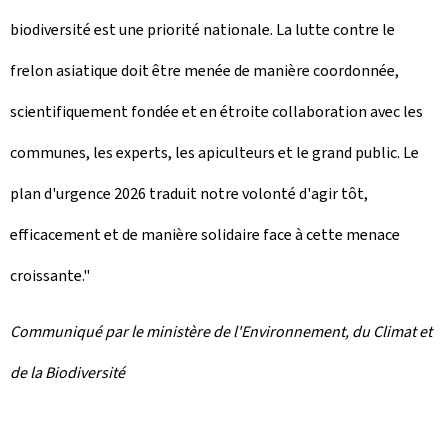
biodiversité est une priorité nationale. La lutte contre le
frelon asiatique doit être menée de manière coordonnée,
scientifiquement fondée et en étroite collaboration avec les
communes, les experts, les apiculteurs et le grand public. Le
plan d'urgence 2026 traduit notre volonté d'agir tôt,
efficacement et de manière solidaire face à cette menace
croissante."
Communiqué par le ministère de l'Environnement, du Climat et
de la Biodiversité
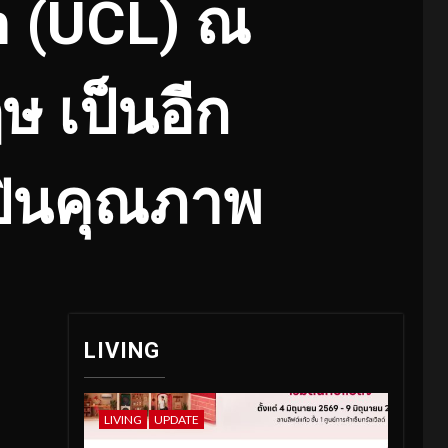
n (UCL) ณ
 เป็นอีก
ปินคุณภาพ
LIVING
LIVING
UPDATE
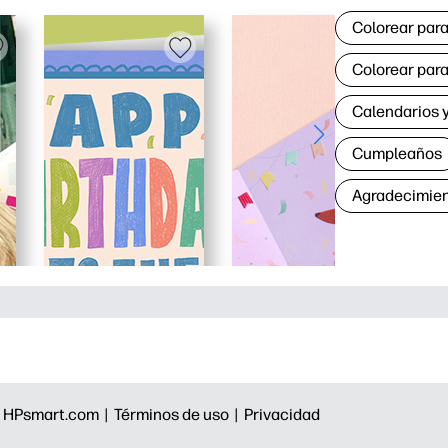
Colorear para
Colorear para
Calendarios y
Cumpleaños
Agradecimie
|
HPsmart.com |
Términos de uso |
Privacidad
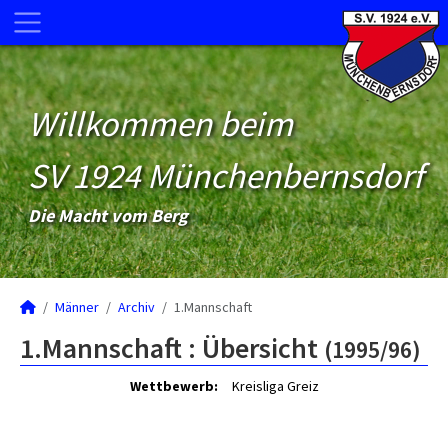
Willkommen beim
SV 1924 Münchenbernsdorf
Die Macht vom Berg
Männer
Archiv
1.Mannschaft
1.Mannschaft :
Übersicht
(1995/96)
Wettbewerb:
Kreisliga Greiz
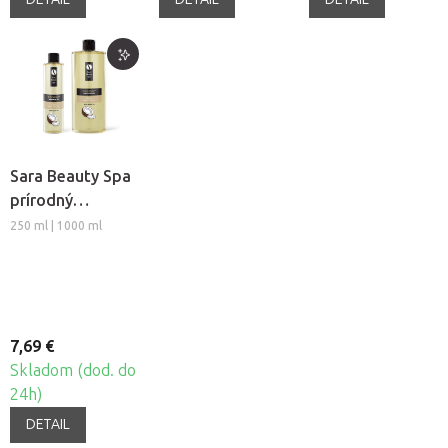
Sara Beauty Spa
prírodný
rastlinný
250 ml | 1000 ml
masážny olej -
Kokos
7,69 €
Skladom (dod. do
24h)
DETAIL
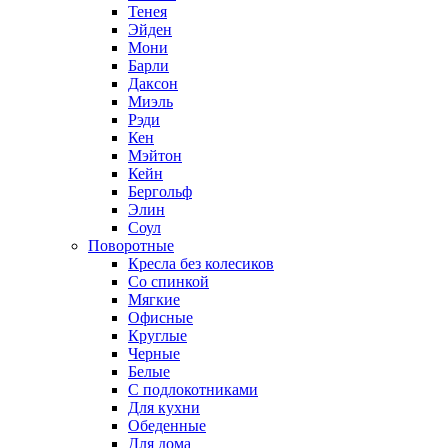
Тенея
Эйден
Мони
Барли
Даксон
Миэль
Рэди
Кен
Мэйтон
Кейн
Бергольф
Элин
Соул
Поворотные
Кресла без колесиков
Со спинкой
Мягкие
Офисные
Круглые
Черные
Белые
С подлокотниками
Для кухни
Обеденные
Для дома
****
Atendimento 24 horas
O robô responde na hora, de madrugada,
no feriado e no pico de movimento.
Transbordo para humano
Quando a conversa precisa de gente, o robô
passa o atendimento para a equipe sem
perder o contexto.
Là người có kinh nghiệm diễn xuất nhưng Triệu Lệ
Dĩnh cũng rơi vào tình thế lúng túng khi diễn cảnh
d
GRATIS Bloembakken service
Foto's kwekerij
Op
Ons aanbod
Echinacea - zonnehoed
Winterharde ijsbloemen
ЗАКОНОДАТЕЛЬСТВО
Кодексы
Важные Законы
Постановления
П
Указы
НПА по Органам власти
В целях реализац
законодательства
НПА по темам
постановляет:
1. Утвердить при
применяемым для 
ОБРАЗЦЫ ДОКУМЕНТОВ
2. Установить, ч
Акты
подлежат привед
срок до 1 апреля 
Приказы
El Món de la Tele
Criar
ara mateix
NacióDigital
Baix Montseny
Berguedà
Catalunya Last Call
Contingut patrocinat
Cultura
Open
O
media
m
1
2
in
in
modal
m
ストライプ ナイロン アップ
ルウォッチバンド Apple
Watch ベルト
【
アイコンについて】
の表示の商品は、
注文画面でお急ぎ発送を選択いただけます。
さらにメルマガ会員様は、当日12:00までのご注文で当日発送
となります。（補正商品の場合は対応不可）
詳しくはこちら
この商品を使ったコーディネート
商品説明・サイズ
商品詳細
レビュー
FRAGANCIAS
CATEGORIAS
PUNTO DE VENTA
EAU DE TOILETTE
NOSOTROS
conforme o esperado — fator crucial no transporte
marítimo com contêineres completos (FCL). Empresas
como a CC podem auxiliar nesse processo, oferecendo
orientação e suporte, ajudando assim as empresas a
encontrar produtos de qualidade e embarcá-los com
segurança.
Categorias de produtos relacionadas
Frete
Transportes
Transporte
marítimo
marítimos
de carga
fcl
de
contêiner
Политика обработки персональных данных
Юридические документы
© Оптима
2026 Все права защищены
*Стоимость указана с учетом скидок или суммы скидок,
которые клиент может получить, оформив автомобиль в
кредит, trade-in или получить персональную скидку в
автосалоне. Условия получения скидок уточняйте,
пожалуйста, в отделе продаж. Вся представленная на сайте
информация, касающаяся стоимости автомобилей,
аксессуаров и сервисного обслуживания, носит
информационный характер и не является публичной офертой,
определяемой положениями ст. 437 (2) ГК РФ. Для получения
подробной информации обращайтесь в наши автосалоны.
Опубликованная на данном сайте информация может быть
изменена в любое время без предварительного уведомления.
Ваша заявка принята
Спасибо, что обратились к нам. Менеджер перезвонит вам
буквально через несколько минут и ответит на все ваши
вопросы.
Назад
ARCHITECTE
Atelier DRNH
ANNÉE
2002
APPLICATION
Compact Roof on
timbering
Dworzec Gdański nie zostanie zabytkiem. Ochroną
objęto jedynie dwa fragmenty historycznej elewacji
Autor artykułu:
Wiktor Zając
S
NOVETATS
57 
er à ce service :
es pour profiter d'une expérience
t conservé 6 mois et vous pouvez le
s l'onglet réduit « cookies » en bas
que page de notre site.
****
From the records above, return each line that has the string "diễn".

Là người có kinh nghiệm diễn xuất nhưng Triệu Lệ
Dĩnh cũng rơi vào tình thế lúng túng khi diễn cảnh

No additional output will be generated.